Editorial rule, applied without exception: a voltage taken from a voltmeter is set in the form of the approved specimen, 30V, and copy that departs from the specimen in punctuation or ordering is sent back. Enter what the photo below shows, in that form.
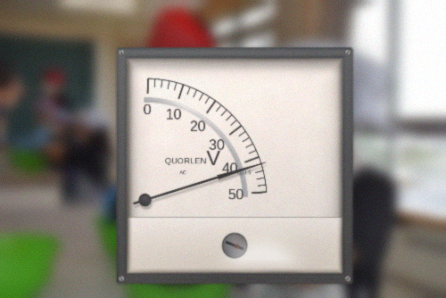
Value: 42V
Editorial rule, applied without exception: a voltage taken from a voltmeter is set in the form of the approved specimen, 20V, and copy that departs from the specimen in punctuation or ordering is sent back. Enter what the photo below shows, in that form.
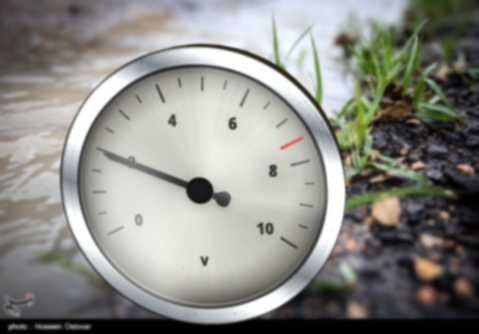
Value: 2V
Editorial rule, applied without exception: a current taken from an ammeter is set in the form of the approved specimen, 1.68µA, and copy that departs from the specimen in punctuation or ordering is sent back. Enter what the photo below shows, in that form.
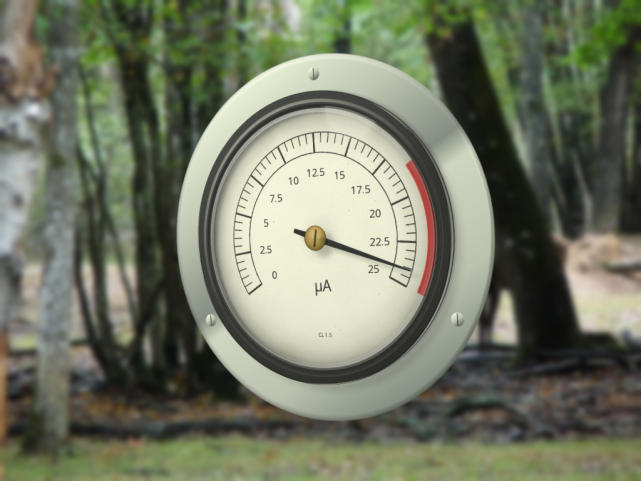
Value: 24µA
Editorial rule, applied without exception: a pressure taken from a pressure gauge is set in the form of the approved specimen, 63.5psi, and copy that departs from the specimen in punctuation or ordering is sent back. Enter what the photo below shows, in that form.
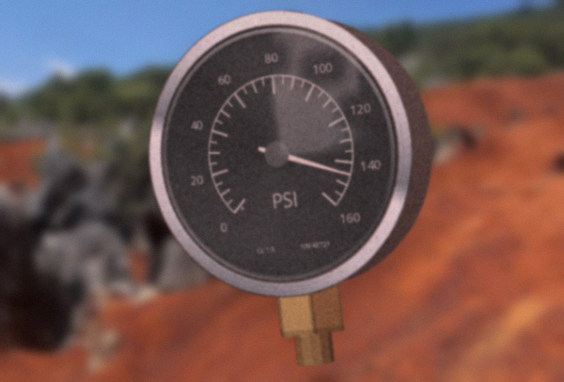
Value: 145psi
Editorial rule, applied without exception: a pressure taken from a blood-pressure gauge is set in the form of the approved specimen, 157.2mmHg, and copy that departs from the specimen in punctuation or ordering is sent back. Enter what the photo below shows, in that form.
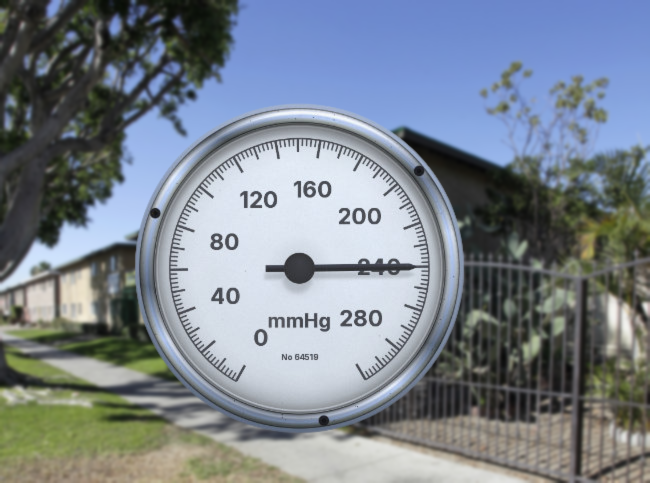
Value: 240mmHg
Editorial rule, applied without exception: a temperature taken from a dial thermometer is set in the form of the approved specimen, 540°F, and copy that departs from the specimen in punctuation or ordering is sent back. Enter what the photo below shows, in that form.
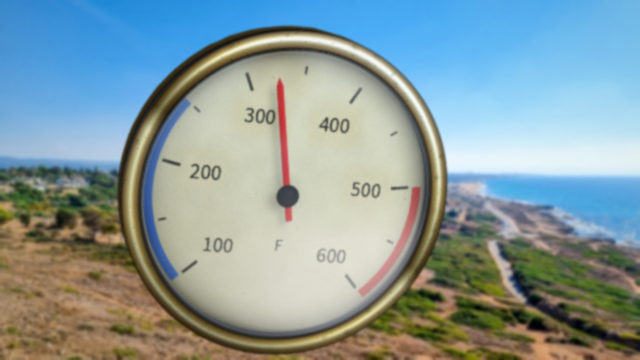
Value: 325°F
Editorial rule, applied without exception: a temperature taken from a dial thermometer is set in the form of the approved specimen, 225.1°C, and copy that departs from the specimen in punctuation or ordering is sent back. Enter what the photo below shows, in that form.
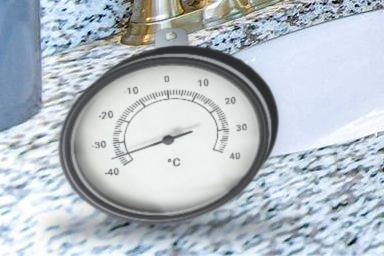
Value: -35°C
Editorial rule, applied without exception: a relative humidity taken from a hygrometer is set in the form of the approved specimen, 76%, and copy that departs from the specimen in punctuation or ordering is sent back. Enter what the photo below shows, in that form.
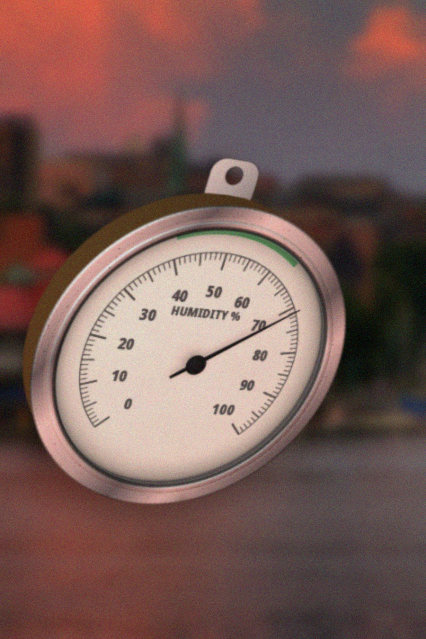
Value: 70%
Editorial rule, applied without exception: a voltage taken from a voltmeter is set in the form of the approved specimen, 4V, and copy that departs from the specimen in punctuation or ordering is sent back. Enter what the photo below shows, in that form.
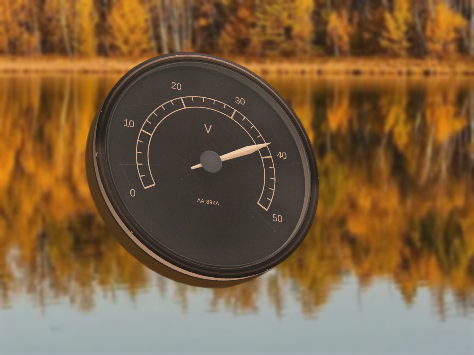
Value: 38V
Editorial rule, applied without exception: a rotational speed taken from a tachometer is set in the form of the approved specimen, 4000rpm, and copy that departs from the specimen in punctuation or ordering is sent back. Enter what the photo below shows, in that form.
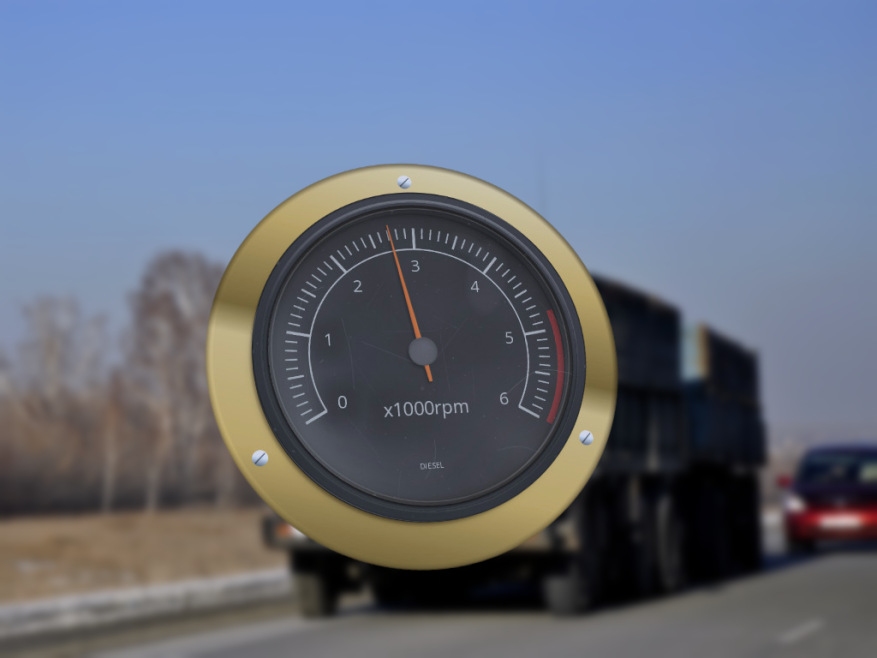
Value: 2700rpm
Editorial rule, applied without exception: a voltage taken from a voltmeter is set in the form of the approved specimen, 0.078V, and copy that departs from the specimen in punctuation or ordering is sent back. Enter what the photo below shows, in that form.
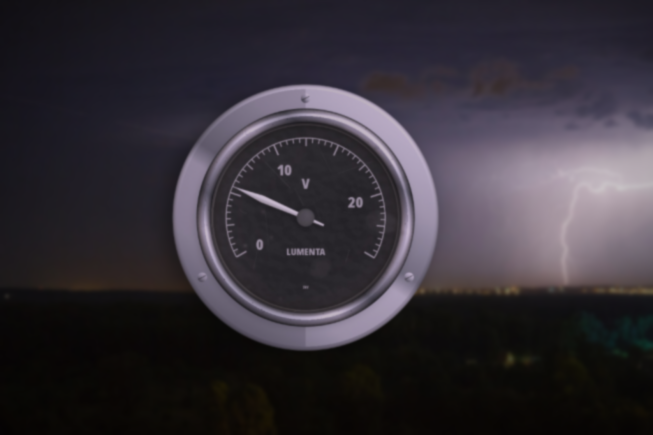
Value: 5.5V
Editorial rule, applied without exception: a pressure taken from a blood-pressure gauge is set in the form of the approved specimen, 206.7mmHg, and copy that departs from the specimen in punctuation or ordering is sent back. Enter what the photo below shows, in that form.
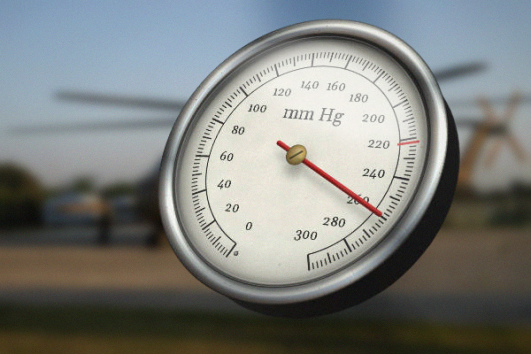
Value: 260mmHg
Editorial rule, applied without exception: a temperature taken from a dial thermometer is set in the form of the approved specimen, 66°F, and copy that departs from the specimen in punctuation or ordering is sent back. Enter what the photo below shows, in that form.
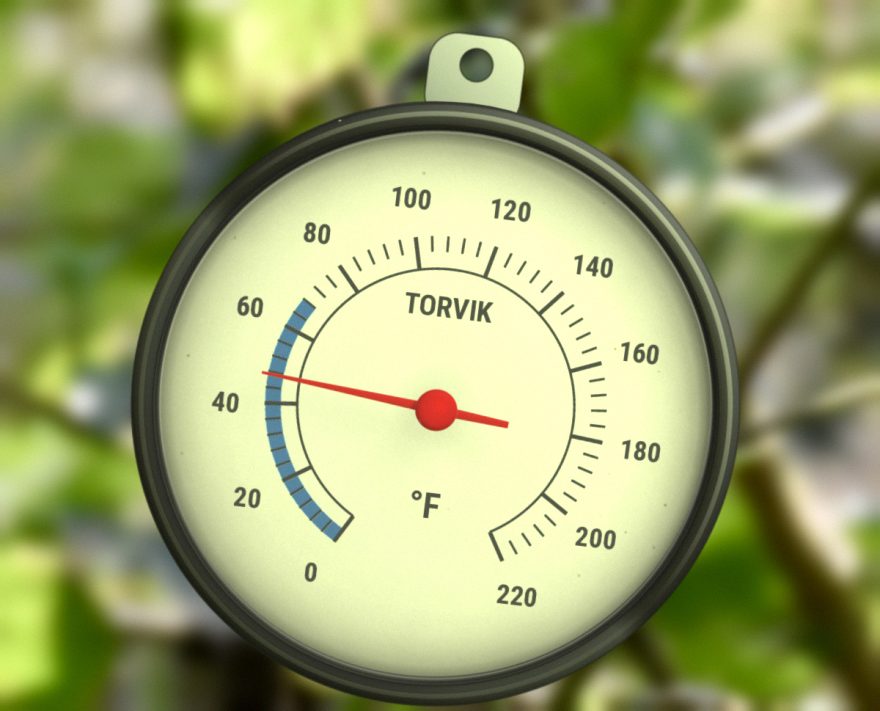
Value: 48°F
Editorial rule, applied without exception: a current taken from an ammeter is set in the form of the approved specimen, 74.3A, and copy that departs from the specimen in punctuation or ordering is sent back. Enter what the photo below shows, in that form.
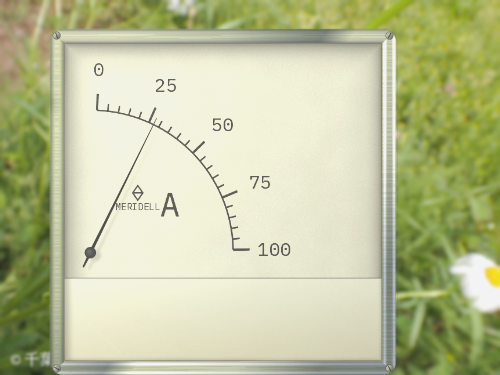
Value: 27.5A
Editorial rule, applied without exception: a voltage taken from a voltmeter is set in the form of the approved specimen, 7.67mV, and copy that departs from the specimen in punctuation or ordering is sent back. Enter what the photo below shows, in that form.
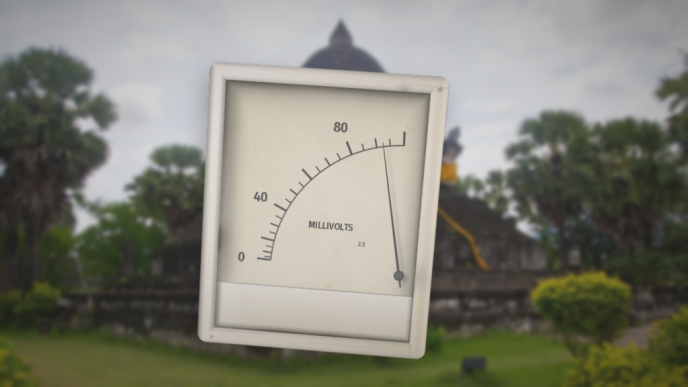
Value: 92.5mV
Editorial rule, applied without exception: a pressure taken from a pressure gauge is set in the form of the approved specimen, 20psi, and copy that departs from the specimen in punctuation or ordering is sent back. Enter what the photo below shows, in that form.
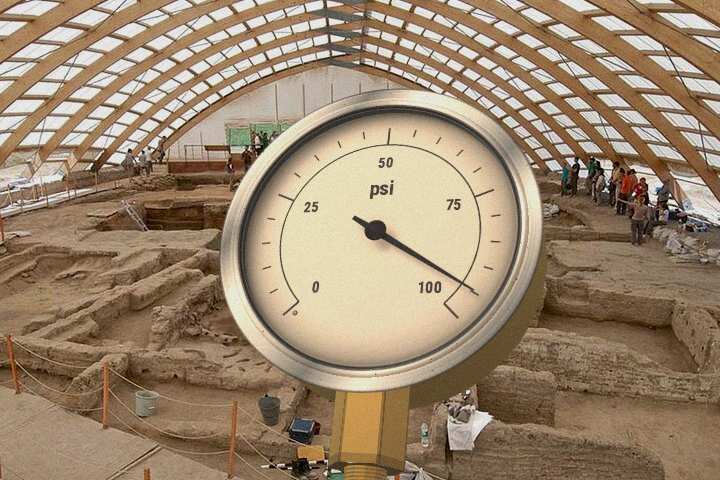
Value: 95psi
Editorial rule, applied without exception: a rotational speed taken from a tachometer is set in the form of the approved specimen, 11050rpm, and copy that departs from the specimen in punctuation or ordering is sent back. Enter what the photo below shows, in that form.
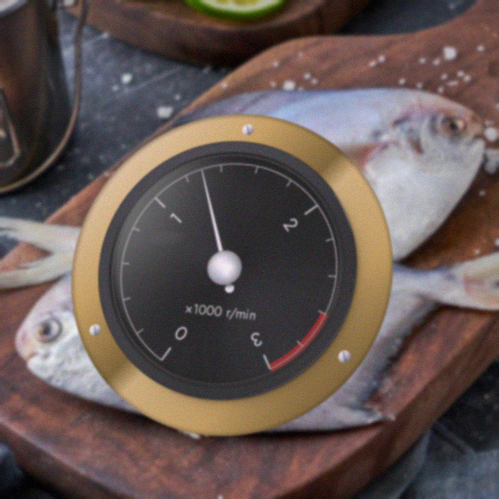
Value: 1300rpm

——————————

What to produce
Put every one of these records into a two-column CSV with the headers text and reading, one row per record, with each field in quotes and line breaks replaced by spaces. Leave the pictures out.

Response below
text,reading
"Editorial rule, applied without exception: a voltage taken from a voltmeter is set in the form of the approved specimen, 30V, and copy that departs from the specimen in punctuation or ordering is sent back. Enter what the photo below shows, in that form. Value:","42V"
"Editorial rule, applied without exception: a voltage taken from a voltmeter is set in the form of the approved specimen, 20V, and copy that departs from the specimen in punctuation or ordering is sent back. Enter what the photo below shows, in that form. Value:","2V"
"Editorial rule, applied without exception: a current taken from an ammeter is set in the form of the approved specimen, 1.68µA, and copy that departs from the specimen in punctuation or ordering is sent back. Enter what the photo below shows, in that form. Value:","24µA"
"Editorial rule, applied without exception: a pressure taken from a pressure gauge is set in the form of the approved specimen, 63.5psi, and copy that departs from the specimen in punctuation or ordering is sent back. Enter what the photo below shows, in that form. Value:","145psi"
"Editorial rule, applied without exception: a pressure taken from a blood-pressure gauge is set in the form of the approved specimen, 157.2mmHg, and copy that departs from the specimen in punctuation or ordering is sent back. Enter what the photo below shows, in that form. Value:","240mmHg"
"Editorial rule, applied without exception: a temperature taken from a dial thermometer is set in the form of the approved specimen, 540°F, and copy that departs from the specimen in punctuation or ordering is sent back. Enter what the photo below shows, in that form. Value:","325°F"
"Editorial rule, applied without exception: a temperature taken from a dial thermometer is set in the form of the approved specimen, 225.1°C, and copy that departs from the specimen in punctuation or ordering is sent back. Enter what the photo below shows, in that form. Value:","-35°C"
"Editorial rule, applied without exception: a relative humidity taken from a hygrometer is set in the form of the approved specimen, 76%, and copy that departs from the specimen in punctuation or ordering is sent back. Enter what the photo below shows, in that form. Value:","70%"
"Editorial rule, applied without exception: a voltage taken from a voltmeter is set in the form of the approved specimen, 4V, and copy that departs from the specimen in punctuation or ordering is sent back. Enter what the photo below shows, in that form. Value:","38V"
"Editorial rule, applied without exception: a rotational speed taken from a tachometer is set in the form of the approved specimen, 4000rpm, and copy that departs from the specimen in punctuation or ordering is sent back. Enter what the photo below shows, in that form. Value:","2700rpm"
"Editorial rule, applied without exception: a voltage taken from a voltmeter is set in the form of the approved specimen, 0.078V, and copy that departs from the specimen in punctuation or ordering is sent back. Enter what the photo below shows, in that form. Value:","5.5V"
"Editorial rule, applied without exception: a pressure taken from a blood-pressure gauge is set in the form of the approved specimen, 206.7mmHg, and copy that departs from the specimen in punctuation or ordering is sent back. Enter what the photo below shows, in that form. Value:","260mmHg"
"Editorial rule, applied without exception: a temperature taken from a dial thermometer is set in the form of the approved specimen, 66°F, and copy that departs from the specimen in punctuation or ordering is sent back. Enter what the photo below shows, in that form. Value:","48°F"
"Editorial rule, applied without exception: a current taken from an ammeter is set in the form of the approved specimen, 74.3A, and copy that departs from the specimen in punctuation or ordering is sent back. Enter what the photo below shows, in that form. Value:","27.5A"
"Editorial rule, applied without exception: a voltage taken from a voltmeter is set in the form of the approved specimen, 7.67mV, and copy that departs from the specimen in punctuation or ordering is sent back. Enter what the photo below shows, in that form. Value:","92.5mV"
"Editorial rule, applied without exception: a pressure taken from a pressure gauge is set in the form of the approved specimen, 20psi, and copy that departs from the specimen in punctuation or ordering is sent back. Enter what the photo below shows, in that form. Value:","95psi"
"Editorial rule, applied without exception: a rotational speed taken from a tachometer is set in the form of the approved specimen, 11050rpm, and copy that departs from the specimen in punctuation or ordering is sent back. Enter what the photo below shows, in that form. Value:","1300rpm"